▸ Problem
What you give back should match the records word for word.

(Dataset records Opens)

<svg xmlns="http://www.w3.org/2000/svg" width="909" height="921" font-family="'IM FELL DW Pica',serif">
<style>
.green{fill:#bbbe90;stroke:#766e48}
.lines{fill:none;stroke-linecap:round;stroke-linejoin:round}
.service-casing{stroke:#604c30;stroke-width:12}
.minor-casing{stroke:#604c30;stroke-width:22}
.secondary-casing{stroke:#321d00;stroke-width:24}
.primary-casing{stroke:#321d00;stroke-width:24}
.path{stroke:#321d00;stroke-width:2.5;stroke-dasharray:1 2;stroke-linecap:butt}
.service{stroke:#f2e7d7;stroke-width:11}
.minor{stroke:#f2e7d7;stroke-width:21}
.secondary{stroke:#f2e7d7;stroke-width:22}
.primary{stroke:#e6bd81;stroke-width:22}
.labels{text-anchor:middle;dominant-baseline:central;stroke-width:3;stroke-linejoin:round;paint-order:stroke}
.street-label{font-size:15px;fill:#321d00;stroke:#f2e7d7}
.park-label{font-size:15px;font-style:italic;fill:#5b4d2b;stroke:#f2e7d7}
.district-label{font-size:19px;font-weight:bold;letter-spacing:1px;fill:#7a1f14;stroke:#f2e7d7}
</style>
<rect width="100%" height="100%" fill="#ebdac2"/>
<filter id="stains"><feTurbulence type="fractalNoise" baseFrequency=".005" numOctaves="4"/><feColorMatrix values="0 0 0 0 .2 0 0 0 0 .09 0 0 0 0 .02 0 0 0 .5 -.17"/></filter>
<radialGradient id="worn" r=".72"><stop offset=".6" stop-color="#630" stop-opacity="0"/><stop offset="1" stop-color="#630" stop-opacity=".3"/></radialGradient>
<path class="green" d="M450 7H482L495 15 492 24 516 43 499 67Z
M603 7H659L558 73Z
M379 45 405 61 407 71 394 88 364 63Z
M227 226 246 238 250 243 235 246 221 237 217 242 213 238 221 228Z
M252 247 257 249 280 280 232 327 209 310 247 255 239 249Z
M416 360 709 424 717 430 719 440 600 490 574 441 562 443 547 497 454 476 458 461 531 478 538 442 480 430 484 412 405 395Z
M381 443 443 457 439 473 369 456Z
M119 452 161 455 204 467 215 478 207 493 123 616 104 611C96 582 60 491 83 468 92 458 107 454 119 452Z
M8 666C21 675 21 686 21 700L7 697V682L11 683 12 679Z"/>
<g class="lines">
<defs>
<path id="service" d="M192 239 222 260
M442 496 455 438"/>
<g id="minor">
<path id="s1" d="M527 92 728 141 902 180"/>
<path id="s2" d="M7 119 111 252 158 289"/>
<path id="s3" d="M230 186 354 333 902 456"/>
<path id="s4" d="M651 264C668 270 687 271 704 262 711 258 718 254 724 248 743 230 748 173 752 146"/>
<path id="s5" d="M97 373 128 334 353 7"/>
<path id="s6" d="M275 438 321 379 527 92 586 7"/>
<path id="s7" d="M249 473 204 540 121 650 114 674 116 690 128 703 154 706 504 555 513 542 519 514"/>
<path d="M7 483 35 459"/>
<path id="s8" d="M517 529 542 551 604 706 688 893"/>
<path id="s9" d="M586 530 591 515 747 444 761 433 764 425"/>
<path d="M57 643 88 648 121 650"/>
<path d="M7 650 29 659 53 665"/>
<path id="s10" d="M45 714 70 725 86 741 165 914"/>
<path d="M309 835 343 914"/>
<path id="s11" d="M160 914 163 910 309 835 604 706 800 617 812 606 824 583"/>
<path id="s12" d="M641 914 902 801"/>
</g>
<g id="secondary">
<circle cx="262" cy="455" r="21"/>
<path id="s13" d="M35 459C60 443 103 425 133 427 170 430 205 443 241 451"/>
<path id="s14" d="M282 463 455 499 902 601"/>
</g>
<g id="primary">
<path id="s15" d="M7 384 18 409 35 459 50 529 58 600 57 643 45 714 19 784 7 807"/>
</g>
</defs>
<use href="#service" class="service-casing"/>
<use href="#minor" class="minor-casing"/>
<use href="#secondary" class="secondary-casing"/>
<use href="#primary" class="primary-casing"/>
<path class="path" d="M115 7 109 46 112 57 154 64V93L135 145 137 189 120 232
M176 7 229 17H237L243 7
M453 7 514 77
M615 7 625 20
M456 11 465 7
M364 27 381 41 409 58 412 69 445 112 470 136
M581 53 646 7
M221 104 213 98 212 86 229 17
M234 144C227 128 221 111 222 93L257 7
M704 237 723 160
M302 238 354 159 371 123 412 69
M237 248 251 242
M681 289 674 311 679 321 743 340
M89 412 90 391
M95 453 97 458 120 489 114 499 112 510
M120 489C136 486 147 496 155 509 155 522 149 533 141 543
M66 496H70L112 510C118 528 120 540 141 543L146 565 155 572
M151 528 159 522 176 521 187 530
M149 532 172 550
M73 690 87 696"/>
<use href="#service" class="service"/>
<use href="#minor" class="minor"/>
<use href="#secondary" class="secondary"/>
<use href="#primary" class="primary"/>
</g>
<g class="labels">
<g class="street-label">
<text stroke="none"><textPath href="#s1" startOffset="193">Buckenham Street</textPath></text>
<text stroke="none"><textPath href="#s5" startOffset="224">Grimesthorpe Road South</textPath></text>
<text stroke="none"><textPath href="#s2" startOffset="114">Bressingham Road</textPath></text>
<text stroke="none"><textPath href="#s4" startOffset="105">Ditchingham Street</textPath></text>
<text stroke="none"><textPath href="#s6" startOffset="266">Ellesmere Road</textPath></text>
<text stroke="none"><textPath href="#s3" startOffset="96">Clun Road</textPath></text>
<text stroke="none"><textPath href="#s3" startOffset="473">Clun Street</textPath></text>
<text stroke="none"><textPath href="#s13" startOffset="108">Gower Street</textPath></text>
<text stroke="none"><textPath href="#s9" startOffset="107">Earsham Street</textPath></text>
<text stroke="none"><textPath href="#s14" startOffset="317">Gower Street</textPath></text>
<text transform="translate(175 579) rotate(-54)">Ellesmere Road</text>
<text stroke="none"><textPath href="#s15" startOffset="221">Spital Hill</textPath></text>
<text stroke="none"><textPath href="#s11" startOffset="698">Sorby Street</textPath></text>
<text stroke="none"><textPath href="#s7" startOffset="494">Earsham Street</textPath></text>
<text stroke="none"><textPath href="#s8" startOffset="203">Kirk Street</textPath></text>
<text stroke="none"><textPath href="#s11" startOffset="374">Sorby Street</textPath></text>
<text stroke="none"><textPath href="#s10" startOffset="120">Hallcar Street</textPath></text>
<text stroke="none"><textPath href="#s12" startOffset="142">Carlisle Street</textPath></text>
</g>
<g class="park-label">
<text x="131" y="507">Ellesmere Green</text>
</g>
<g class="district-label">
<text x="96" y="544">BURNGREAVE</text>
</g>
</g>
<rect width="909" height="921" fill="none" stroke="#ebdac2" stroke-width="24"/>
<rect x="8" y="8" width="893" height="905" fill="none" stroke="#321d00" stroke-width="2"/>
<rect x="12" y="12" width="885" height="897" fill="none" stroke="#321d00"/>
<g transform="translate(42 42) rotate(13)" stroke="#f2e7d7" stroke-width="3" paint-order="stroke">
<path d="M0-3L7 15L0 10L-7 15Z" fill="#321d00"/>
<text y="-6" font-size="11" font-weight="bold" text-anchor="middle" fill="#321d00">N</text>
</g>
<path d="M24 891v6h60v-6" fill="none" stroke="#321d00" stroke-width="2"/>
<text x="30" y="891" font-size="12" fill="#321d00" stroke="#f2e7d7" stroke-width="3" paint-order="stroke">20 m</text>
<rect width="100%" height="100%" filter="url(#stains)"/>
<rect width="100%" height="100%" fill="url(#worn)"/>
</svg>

(Dataset records Closes)

▸ Answer for the task
<svg xmlns="http://www.w3.org/2000/svg" width="909" height="921" font-family="'IM FELL DW Pica',serif">
<style>
.green{fill:#bbbe90;stroke:#766e48}
.lines{fill:none;stroke-linecap:round;stroke-linejoin:round}
.service-casing{stroke:#604c30;stroke-width:12}
.minor-casing{stroke:#604c30;stroke-width:22}
.secondary-casing{stroke:#321d00;stroke-width:24}
.primary-casing{stroke:#321d00;stroke-width:24}
.path{stroke:#321d00;stroke-width:2.5;stroke-dasharray:1 2;stroke-linecap:butt}
.service{stroke:#f2e7d7;stroke-width:11}
.minor{stroke:#f2e7d7;stroke-width:21}
.secondary{stroke:#f2e7d7;stroke-width:22}
.primary{stroke:#e6bd81;stroke-width:22}
.labels{text-anchor:middle;dominant-baseline:central;stroke-width:3;stroke-linejoin:round;paint-order:stroke}
.street-label{font-size:15px;fill:#321d00;stroke:#f2e7d7}
.park-label{font-size:15px;font-style:italic;fill:#5b4d2b;stroke:#f2e7d7}
.district-label{font-size:19px;font-weight:bold;letter-spacing:1px;fill:#7a1f14;stroke:#f2e7d7}
</style>
<rect width="100%" height="100%" fill="#ebdac2"/>
<filter id="stains"><feTurbulence type="fractalNoise" baseFrequency=".005" numOctaves="4"/><feColorMatrix values="0 0 0 0 .2 0 0 0 0 .09 0 0 0 0 .02 0 0 0 .5 -.17"/></filter>
<radialGradient id="worn" r=".72"><stop offset=".6" stop-color="#630" stop-opacity="0"/><stop offset="1" stop-color="#630" stop-opacity=".3"/></radialGradient>
<path class="green" d="M450 7H482L495 15 492 24 516 43 499 67Z
M603 7H659L558 73Z
M379 45 405 61 407 71 394 88 364 63Z
M227 226 246 238 250 243 235 246 221 237 217 242 213 238 221 228Z
M252 247 257 249 280 280 232 327 209 310 247 255 239 249Z
M416 360 709 424 717 430 719 440 600 490 574 441 562 443 547 497 454 476 458 461 531 478 538 442 480 430 484 412 405 395Z
M381 443 443 457 439 473 369 456Z
M119 452 161 455 204 467 215 478 207 493 123 616 104 611C96 582 60 491 83 468 92 458 107 454 119 452Z
M8 666C21 675 21 686 21 700L7 697V682L11 683 12 679Z"/>
<g class="lines">
<defs>
<path id="service" d="M192 239 222 260
M442 496 455 438"/>
<g id="minor">
<path id="s1" d="M527 92 728 141 902 180"/>
<path id="s2" d="M7 119 111 252 158 289"/>
<path id="s3" d="M230 186 354 333 902 456"/>
<path id="s4" d="M651 264C668 270 687 271 704 262 711 258 718 254 724 248 743 230 748 173 752 146"/>
<path id="s5" d="M97 373 128 334 353 7"/>
<path id="s6" d="M275 438 321 379 527 92 586 7"/>
<path id="s7" d="M249 473 204 540 121 650 114 674 116 690 128 703 154 706 504 555 513 542 519 514"/>
<path d="M7 483 35 459"/>
<path id="s8" d="M517 529 542 551 604 706 688 893"/>
<path id="s9" d="M586 530 591 515 747 444 761 433 764 425"/>
<path d="M57 643 88 648 121 650"/>
<path d="M7 650 29 659 53 665"/>
<path id="s10" d="M45 714 70 725 86 741 165 914"/>
<path d="M309 835 343 914"/>
<path id="s11" d="M160 914 163 910 309 835 604 706 800 617 812 606 824 583"/>
<path id="s12" d="M641 914 902 801"/>
</g>
<g id="secondary">
<circle cx="262" cy="455" r="21"/>
<path id="s13" d="M35 459C60 443 103 425 133 427 170 430 205 443 241 451"/>
<path id="s14" d="M282 463 455 499 902 601"/>
</g>
<g id="primary">
<path id="s15" d="M7 384 18 409 35 459 50 529 58 600 57 643 45 714 19 784 7 807"/>
</g>
</defs>
<use href="#service" class="service-casing"/>
<use href="#minor" class="minor-casing"/>
<use href="#secondary" class="secondary-casing"/>
<use href="#primary" class="primary-casing"/>
<path class="path" d="M115 7 109 46 112 57 154 64V93L135 145 137 189 120 232
M176 7 229 17H237L243 7
M453 7 514 77
M615 7 625 20
M456 11 465 7
M364 27 381 41 409 58 412 69 445 112 470 136
M581 53 646 7
M221 104 213 98 212 86 229 17
M234 144C227 128 221 111 222 93L257 7
M704 237 723 160
M302 238 354 159 371 123 412 69
M237 248 251 242
M681 289 674 311 679 321 743 340
M89 412 90 391
M95 453 97 458 120 489 114 499 112 510
M120 489C136 486 147 496 155 509 155 522 149 533 141 543
M66 496H70L112 510C118 528 120 540 141 543L146 565 155 572
M151 528 159 522 176 521 187 530
M149 532 172 550
M73 690 87 696"/>
<use href="#service" class="service"/>
<use href="#minor" class="minor"/>
<use href="#secondary" class="secondary"/>
<use href="#primary" class="primary"/>
</g>
<g class="labels">
<g class="street-label">
<text stroke="none"><textPath href="#s1" startOffset="193">Buckenham Street</textPath></text>
<text stroke="none"><textPath href="#s5" startOffset="224">Grimesthorpe Road South</textPath></text>
<text stroke="none"><textPath href="#s2" startOffset="114">Bressingham Road</textPath></text>
<text stroke="none"><textPath href="#s4" startOffset="105">Ditchingham Street</textPath></text>
<text stroke="none"><textPath href="#s6" startOffset="266">Ellesmere Road</textPath></text>
<text stroke="none"><textPath href="#s3" startOffset="96">Clun Road</textPath></text>
<text stroke="none"><textPath href="#s3" startOffset="473">Clun Street</textPath></text>
<text stroke="none"><textPath href="#s13" startOffset="108">Gower Street</textPath></text>
<text stroke="none"><textPath href="#s9" startOffset="107">Earsham Street</textPath></text>
<text stroke="none"><textPath href="#s14" startOffset="317">Gower Street</textPath></text>
<text transform="translate(175 579) rotate(-54)">Ellesmere Road</text>
<text stroke="none"><textPath href="#s15" startOffset="221">Spital Hill</textPath></text>
<text stroke="none"><textPath href="#s11" startOffset="698">Sorby Street</textPath></text>
<text stroke="none"><textPath href="#s7" startOffset="494">Earsham Street</textPath></text>
<text stroke="none"><textPath href="#s8" startOffset="203">Kirk Street</textPath></text>
<text stroke="none"><textPath href="#s11" startOffset="374">Sorby Street</textPath></text>
<text stroke="none"><textPath href="#s10" startOffset="120">Hallcar Street</textPath></text>
<text stroke="none"><textPath href="#s12" startOffset="142">Carlisle Street</textPath></text>
</g>
<g class="park-label">
<text x="131" y="507">Ellesmere Green</text>
</g>
<g class="district-label">
<text x="96" y="544">BURNGREAVE</text>
</g>
</g>
<rect width="909" height="921" fill="none" stroke="#ebdac2" stroke-width="24"/>
<rect x="8" y="8" width="893" height="905" fill="none" stroke="#321d00" stroke-width="2"/>
<rect x="12" y="12" width="885" height="897" fill="none" stroke="#321d00"/>
<g transform="translate(42 42) rotate(13)" stroke="#f2e7d7" stroke-width="3" paint-order="stroke">
<path d="M0-3L7 15L0 10L-7 15Z" fill="#321d00"/>
<text y="-6" font-size="11" font-weight="bold" text-anchor="middle" fill="#321d00">N</text>
</g>
<path d="M24 891v6h60v-6" fill="none" stroke="#321d00" stroke-width="2"/>
<text x="30" y="891" font-size="12" fill="#321d00" stroke="#f2e7d7" stroke-width="3" paint-order="stroke">20 m</text>
<rect width="100%" height="100%" filter="url(#stains)"/>
<rect width="100%" height="100%" fill="url(#worn)"/>
</svg>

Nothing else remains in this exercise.